(EXERCISE INPUT Opens)
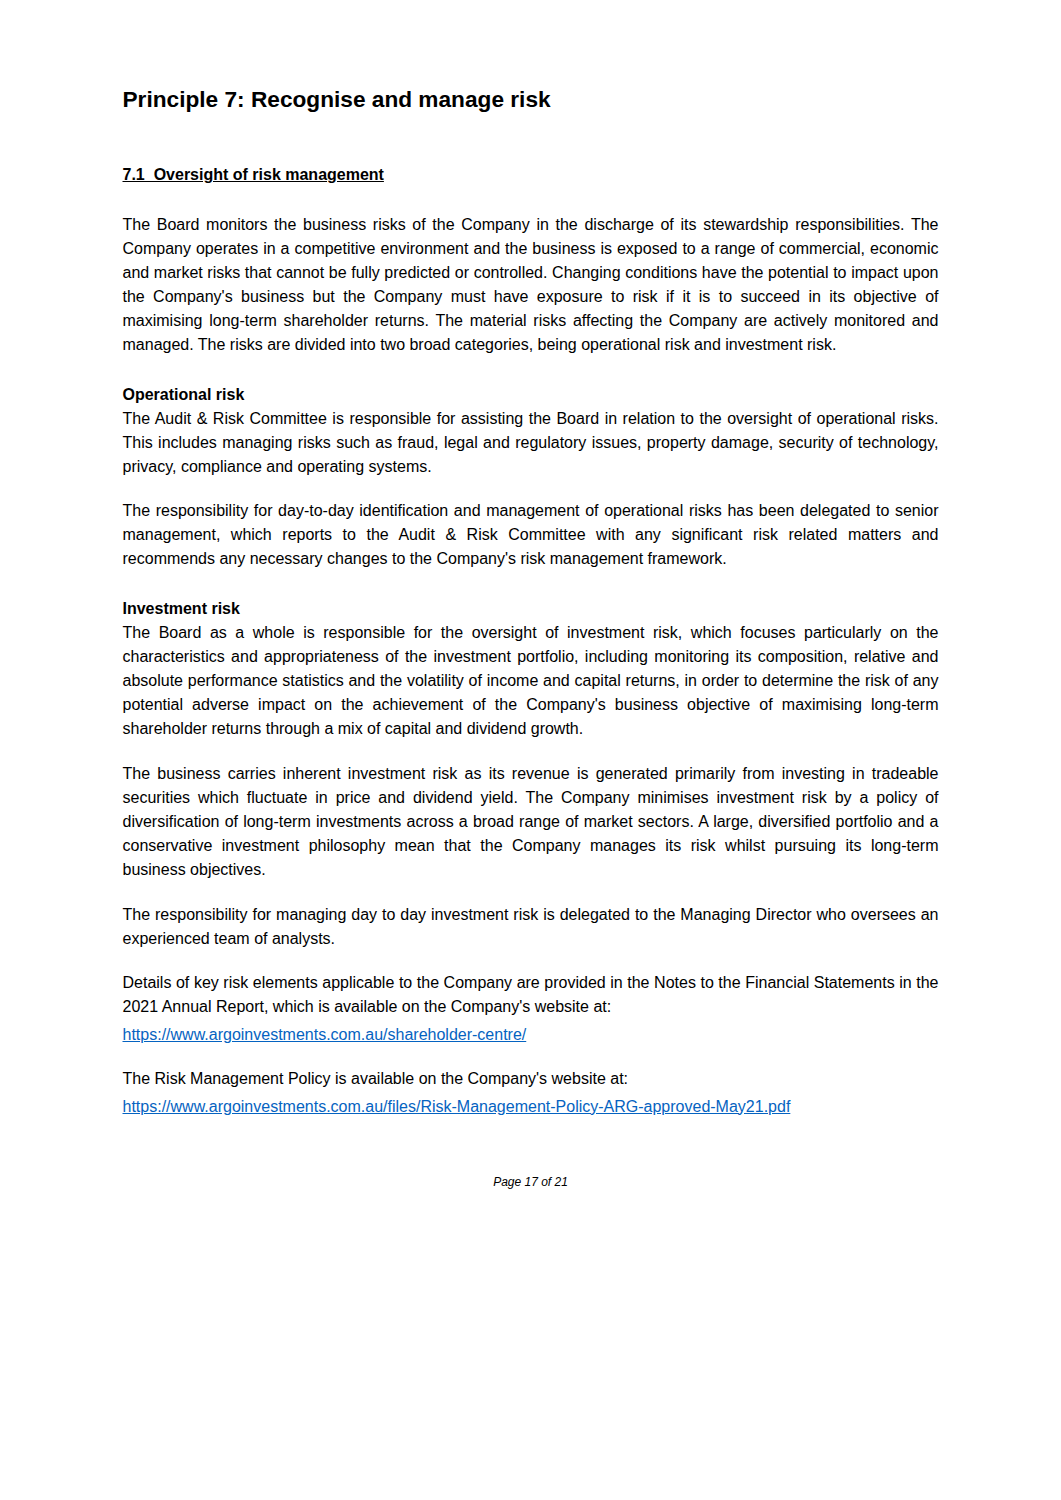Principle 7: Recognise and manage risk
7.1 Oversight of risk management
The Board monitors the business risks of the Company in the discharge of its stewardship responsibilities. The Company operates in a competitive environment and the business is exposed to a range of commercial, economic and market risks that cannot be fully predicted or controlled. Changing conditions have the potential to impact upon the Company's business but the Company must have exposure to risk if it is to succeed in its objective of maximising long-term shareholder returns. The material risks affecting the Company are actively monitored and managed. The risks are divided into two broad categories, being operational risk and investment risk.
Operational risk
The Audit & Risk Committee is responsible for assisting the Board in relation to the oversight of operational risks. This includes managing risks such as fraud, legal and regulatory issues, property damage, security of technology, privacy, compliance and operating systems.
The responsibility for day-to-day identification and management of operational risks has been delegated to senior management, which reports to the Audit & Risk Committee with any significant risk related matters and recommends any necessary changes to the Company's risk management framework.
Investment risk
The Board as a whole is responsible for the oversight of investment risk, which focuses particularly on the characteristics and appropriateness of the investment portfolio, including monitoring its composition, relative and absolute performance statistics and the volatility of income and capital returns, in order to determine the risk of any potential adverse impact on the achievement of the Company's business objective of maximising long-term shareholder returns through a mix of capital and dividend growth.
The business carries inherent investment risk as its revenue is generated primarily from investing in tradeable securities which fluctuate in price and dividend yield. The Company minimises investment risk by a policy of diversification of long-term investments across a broad range of market sectors. A large, diversified portfolio and a conservative investment philosophy mean that the Company manages its risk whilst pursuing its long-term business objectives.
The responsibility for managing day to day investment risk is delegated to the Managing Director who oversees an experienced team of analysts.
Details of key risk elements applicable to the Company are provided in the Notes to the Financial Statements in the 2021 Annual Report, which is available on the Company's website at:
https://www.argoinvestments.com.au/shareholder-centre/
The Risk Management Policy is available on the Company's website at:
https://www.argoinvestments.com.au/files/Risk-Management-Policy-ARG-approved-May21.pdf
Page 17 of 21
(EXERCISE INPUT Closes)
#### PROBLEM TO SOLVE
Copy out all of the data word for word. Do not carry over any picture.

#### SOLUTION FOR THIS EXERCISE
Principle 7: Recognise and manage risk
7.1 Oversight of risk management
The Board monitors the business risks of the Company in the discharge of its stewardship responsibilities. The Company operates in a competitive environment and the business is exposed to a range of commercial, economic and market risks that cannot be fully predicted or controlled. Changing conditions have the potential to impact upon the Company's business but the Company must have exposure to risk if it is to succeed in its objective of maximising long-term shareholder returns. The material risks affecting the Company are actively monitored and managed. The risks are divided into two broad categories, being operational risk and investment risk.
Operational risk
The Audit & Risk Committee is responsible for assisting the Board in relation to the oversight of operational risks. This includes managing risks such as fraud, legal and regulatory issues, property damage, security of technology, privacy, compliance and operating systems.
The responsibility for day-to-day identification and management of operational risks has been delegated to senior management, which reports to the Audit & Risk Committee with any significant risk related matters and recommends any necessary changes to the Company's risk management framework.
Investment risk
The Board as a whole is responsible for the oversight of investment risk, which focuses particularly on the characteristics and appropriateness of the investment portfolio, including monitoring its composition, relative and absolute performance statistics and the volatility of income and capital returns, in order to determine the risk of any potential adverse impact on the achievement of the Company's business objective of maximising long-term shareholder returns through a mix of capital and dividend growth.
The business carries inherent investment risk as its revenue is generated primarily from investing in tradeable securities which fluctuate in price and dividend yield. The Company minimises investment risk by a policy of diversification of long-term investments across a broad range of market sectors. A large, diversified portfolio and a conservative investment philosophy mean that the Company manages its risk whilst pursuing its long-term business objectives.
The responsibility for managing day to day investment risk is delegated to the Managing Director who oversees an experienced team of analysts.
Details of key risk elements applicable to the Company are provided in the Notes to the Financial Statements in the 2021 Annual Report, which is available on the Company's website at:
https://www.argoinvestments.com.au/shareholder-centre/
The Risk Management Policy is available on the Company's website at:
https://www.argoinvestments.com.au/files/Risk-Management-Policy-ARG-approved-May21.pdf
Page 17 of 21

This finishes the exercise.